## Text segment
- - -
Again, this is just IMHO and I am really just expressing it here, not wanting to debate or cause any difficulties LOL.


----------



## TilliesMom

do we HAVE any forum members near the auction??


----------



## gelbergirl

pjewel said:


> As much as I know what you're saying is true, if I had the money, I'd save every one of them, because to each one of them, that's the only life that matters. Whatever evil forces brought them into this world, they don't deserve to suffer for it. God bless them.


yes, I agree.


----------



## irnfit

You're ****ed if you and ****ed if you don't. I worked for a very popular no kill shelter. They would always be rescuing puppies from mills, etc. and then just turn around and put them up for "adoption" at the shelter. The adoption fee was a few hundred $$$. So are they rescuing these pups, or just fattening someones wallet?


----------



## pjewel

I always wonder if the captive were a member of any of our families if we would be as inclined to turn our backs and say don't feed the coffers of the evil doers. I suspect, we would move heaven and earth to pay a ransom, or in some way to make a difference. I think all these innocent souls are part of our greater family and I feel a responsibility to be the voice they don't have.
- - -
## Questions on the material
1: In the forum thread, what kind of shelter did irnfit work for?
2: Reproduce the passage of the forum thread that starts with "You're ****ed if" and goes on through "fattening someones wallet?".

## Data excerpt
- - -
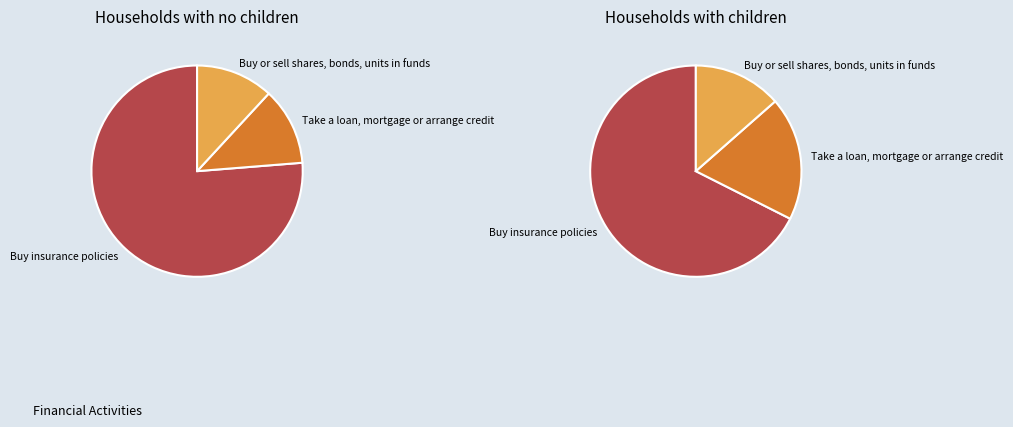

To the nearest percent, what is the difference between the Buy or sell shares, bonds, units in funds and Take a loan, mortgage or arrange credit slice percentages?

5%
- - -
## Solutions to the exercise
1: A very popular no kill shelter.

2:
You're ****ed if you and ****ed if you don't. I worked for a very popular no kill shelter. They would always be rescuing puppies from mills, etc. and then just turn around and put them up for "adoption" at the shelter. The adoption fee was a few hundred $$$. So are they rescuing these pups, or just fattening someones wallet?